DATA FOR ANALYSIS:
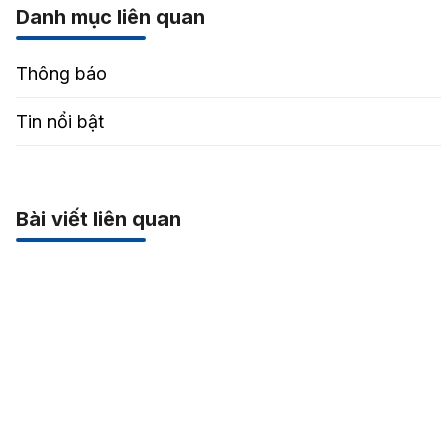
Danh mục liên quan
Thông báo
Tin nổi bật
Bài viết liên quan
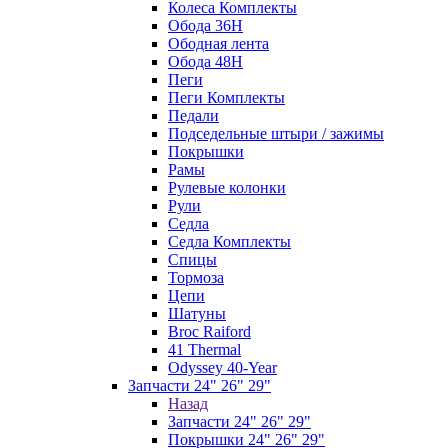
Колеса Комплекты
Обода 36H
Ободная лента
Обода 48H
Пеги
Пеги Комплекты
Педали
Подседельные штыри / зажимы
Покрышки
Рамы
Рулевые колонки
Рули
Седла
Седла Комплекты
Спицы
Тормоза
Цепи
Шатуны
Broc Raiford
41 Thermal
Odyssey 40-Year
Запчасти 24" 26" 29"
Назад
Запчасти 24" 26" 29"
Покрышки 24" 26" 29"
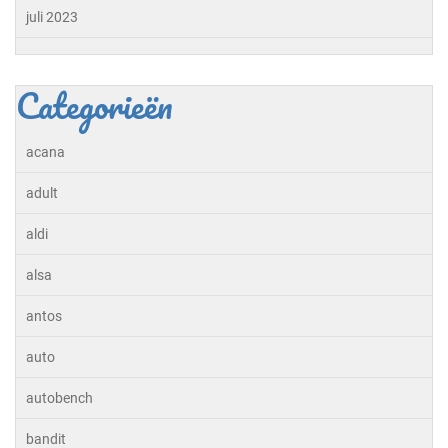
juli 2023
Categorieën
acana
adult
aldi
alsa
antos
auto
autobench
bandit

TASK INSTRUCTIONS: Copy the text from all of the data above word for word, leaving out the pictures.

REPLY TO THE TASK:
Danh mục liên quan
Thông báo
Tin nổi bật
Bài viết liên quan
Колеса Комплекты
Обода 36H
Ободная лента
Обода 48H
Пеги
Пеги Комплекты
Педали
Подседельные штыри / зажимы
Покрышки
Рамы
Рулевые колонки
Рули
Седла
Седла Комплекты
Спицы
Тормоза
Цепи
Шатуны
Broc Raiford
41 Thermal
Odyssey 40-Year
Запчасти 24" 26" 29"
Назад
Запчасти 24" 26" 29"
Покрышки 24" 26" 29"
juli 2023
Categorieën
acana
adult
aldi
alsa
antos
auto
autobench
bandit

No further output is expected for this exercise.